#### [Exercise A]
Recast the extracted entries from the line containing "Reference is made to the photograph above. The rotational" through the last entry, both ends included, as a Markdown table with the columns No. and Line. Give each line a row number, and leave out blank lines and pictures.

*** Opening Text excerpt ***

As shown, + forms the root of the tree, and it has the child nodes 1 and 2. Each of these is a leaf, which makes sense considering that integer constants simply evaluate to themselves without any other bits of code getting involved.

A more complex example is shown below, which uses the tokens from our running example. The actual tokens have been repeated below for convenience.


`if`	`(`	`x`	`>`	`7`
`)`	`{`	`foo`	`=`	`10`
`;`	`}`	`else`	`{`	`System`
`.`	`err`	`.`	`println`	`(`
`"FIX THIS CODE"`	`)`	`;`	`}`

As shown in the above example, parsing takes operator precedence into account. Specifically, the parser knew to parse System.err.println(...) effectively as (System.err).println(...), as opposed ot the invalid System.(err.println(...)).

Interpretation

Interpretation involves taking ASTs and recursively evaluating them to values. In a language like Java, this can get fairly complex, given the complexity of the overall language. As such, we will refrain from using the running example here. Instead, we'll use a much simpler arithmetic expression language for the purpose of an example.

Consider the AST below, corresponding to the expression 3 * 4 + 2:

Evaluation starts at the top of the AST, which corresponds to the + node in this AST. The + node first finds the value of its left child, corresponding to the * node. Evaluation then proceeds to the * node, which gets the value of its left child. This leads evaluation to the 3 node. Because the constant 3 trivially evaluates to itself, evaluation returns 3 at this point. This is illustrated in the image below, which shows values returned from evaluation in red:

Once the 3 node is complete, evaluation goes back to the * node, which gets the value of its right child. Evaluation then moves to the 4 node, which simply returns 4. This is illustrated below:

Evaluation now proceeds to the * node, which finally has the values of both of its child nodes. From here, it multiplies these values together, and returns the result. This is illustrated below:

At this point, evaluation returns to the + node, which now has the value of its left child (*). Evaluation then proceeds to the right child, which returns the constant 2, illustrated below:

The + node finally has the values of both of its children, and subsequently adds them together. This result is then returned. This is illustrated below:

Note that this entire process followed the general pattern of a recursive depth-first traversal.

*** Closing Text excerpt ***
*** Opening Exercise data ***

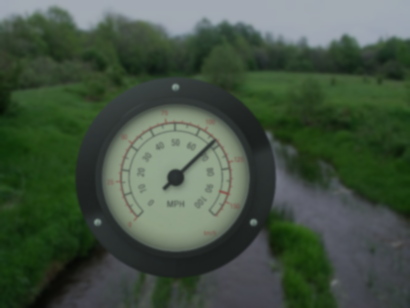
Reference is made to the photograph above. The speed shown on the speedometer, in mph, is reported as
67.5 mph
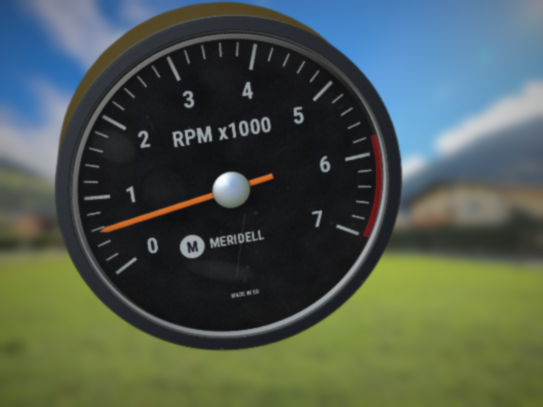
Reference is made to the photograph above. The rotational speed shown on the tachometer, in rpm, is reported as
600 rpm
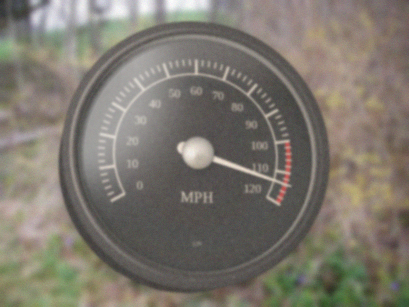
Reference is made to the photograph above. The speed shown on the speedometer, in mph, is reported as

*** Closing Exercise data ***

#### [Exercise B]
Continue the text on parsing and evaluating syntax trees from its last sentence.

#### [Response area A]
| No. | Line |
|---|---|
| 1 | Reference is made to the photograph above. The rotational speed shown on the tachometer, in rpm, is reported as |
| 2 | 600 rpm |
| 3 | Reference is made to the photograph above. The speed shown on the speedometer, in mph, is reported as |

#### [Response area B]
Provided Components

The starter code you'll be given consists of a tokenizer, parser, and interpreter for a simple arithmetic expression language.

In this language, there is only one type, namely integer, and there are only constants, operators, and parentheses.

The language has the following features:

Addition (+)
Subtraction (-)
Multiplication (*)
Division (/). Division by zero is considered an error condition which is handled specially.
Parenthesized expressions
Unary minus (e.g., -3)

Some examples of programs in this language follow, along with their expected results:

Expresssion	Result
`2+4`	6
`3+4/5-6*2+3/7`	-9
`3+(4/5)-(6*2)+(3/7)`	-9
`((3+4)/(5-6))*(2+3)/7`	-5
`2+`	error (parsing)
`)5(`	error (parsing)
`((2+3)`	error (parsing)
`@2`	error (tokenization)
`1/0`	error (interpretation)

The provided starter code collectively handles the features listed above. The assignment you'll be given will involve extending this set of features in some way. Your assignment description will explain exactly what features you are required to add.

While some tests are included, you are encouraged to write your own tests. There may be bugs in the provided code, and indeed some bugs may have been intentionally placed into the code.

Further description of each of the provided components follows.

Provided Tokenizer

(In this section, we are referring to the code in part13, which should be the same as your starting point code.)

The tokenizer is spread across the .java files in src/edu/ucsb/cs56/pconrad/parsing/tokenizer. The tokenizer recognizes the following tokens:

integers (e.g., 1, 672, 25)
left-paren (
right-paren )
plus +
minus -
times *
divide /

Provided Parser

(In this section, we are referring to the code in part13, which should be the same as your starting point code.)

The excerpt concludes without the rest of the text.